Scotty: Engineering?
Man 3: Engineering, go.
Scotty: Comms?
Woman 1: Comms are go.
Scotty: Pyro's?
Woman 2: Pyro's, go.
Scotty: Detonators?
Man 4: Detonators, go.
Scotty: Thank you. All systems go. Good luck, everyone.
Father Christophe: If Saviour succeeds we have no problem, the world is not ending. It is not the final judgement. But if Saviour fails, and the end really is nigh, is it fair to send the faithful to their graves stripped of all hope?
President: This is the dawn of the New American Century, General, I can feel it. This is about looking the Chinese in the eye and saying, "We still run this town." If it works, they put me on Rushmore!
General Gaines: Do you mind, sir? We're trying to work here.
Father Christophe: The people need hope. We promised them a Messiah. So we must give them one. Whether we believe in him or not is inconsequential.
Scotty: T minus 10, nine, eight, seven, six, five, four...
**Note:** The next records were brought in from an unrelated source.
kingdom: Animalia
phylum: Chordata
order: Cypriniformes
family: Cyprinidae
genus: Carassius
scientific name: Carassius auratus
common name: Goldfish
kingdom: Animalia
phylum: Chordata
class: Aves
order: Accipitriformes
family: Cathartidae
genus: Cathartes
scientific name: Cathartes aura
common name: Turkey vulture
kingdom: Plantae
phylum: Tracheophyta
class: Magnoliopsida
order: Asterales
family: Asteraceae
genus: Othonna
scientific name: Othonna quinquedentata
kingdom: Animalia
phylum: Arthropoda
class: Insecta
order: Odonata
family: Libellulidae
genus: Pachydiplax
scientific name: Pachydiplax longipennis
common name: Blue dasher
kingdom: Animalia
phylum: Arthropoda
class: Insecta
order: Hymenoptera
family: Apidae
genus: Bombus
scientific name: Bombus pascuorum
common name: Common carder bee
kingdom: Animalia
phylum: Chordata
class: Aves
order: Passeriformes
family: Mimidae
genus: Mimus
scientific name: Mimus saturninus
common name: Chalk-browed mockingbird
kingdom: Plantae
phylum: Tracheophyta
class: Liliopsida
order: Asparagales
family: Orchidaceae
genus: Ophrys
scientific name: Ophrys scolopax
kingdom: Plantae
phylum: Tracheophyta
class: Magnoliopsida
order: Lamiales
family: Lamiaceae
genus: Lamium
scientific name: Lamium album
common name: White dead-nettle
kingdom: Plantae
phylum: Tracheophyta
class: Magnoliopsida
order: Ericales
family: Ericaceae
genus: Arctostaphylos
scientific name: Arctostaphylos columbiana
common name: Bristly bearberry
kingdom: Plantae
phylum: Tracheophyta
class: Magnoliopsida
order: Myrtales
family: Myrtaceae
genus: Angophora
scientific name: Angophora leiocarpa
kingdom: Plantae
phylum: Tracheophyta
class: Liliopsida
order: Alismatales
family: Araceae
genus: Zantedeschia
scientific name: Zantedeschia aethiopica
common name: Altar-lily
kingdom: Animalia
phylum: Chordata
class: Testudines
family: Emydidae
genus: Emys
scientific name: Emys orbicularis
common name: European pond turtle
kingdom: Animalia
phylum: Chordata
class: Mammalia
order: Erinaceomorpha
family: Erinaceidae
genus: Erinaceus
Jude: Are you saying what I think you're saying?
Scotty: Two, one. Fire.
The cardinals’ abdication of their spiritual and moral duty to the faith prompts Father Jude to leave the priesthood, choosing to live a happily married life with Sister Celine Leonti (Gaia Scodellaro) rather than to continue serving a corrupted church. But before Sister Celine can accept his proposition, Father Jude is found hanging in his office.
For a formerly skeptical priest so newly recommitted to the faith to take his own life is incredibly jarring. For Catholics, suicide is a particularly heinous offense that would damn Jude to hell. But the alternative implied by the show—that Father Jude was murdered by the group of cardinals he walked out on—is even worse. Priests aren’t perfect, but You, Me, and the Apocalypse asks viewers to believe that a group of the Roman Catholic Church’s most senior adherents would suddenly cast aside their faith in a time of crisis, violating at least two of the Ten Commandments in the process by murdering their fellow priest and knowingly promoting a false messiah.
It’s unclear how the show can write itself out of this plotline, but I doubt the writers have any interest in doing so. The show has consistently attacked the church, and shows no sign of relenting.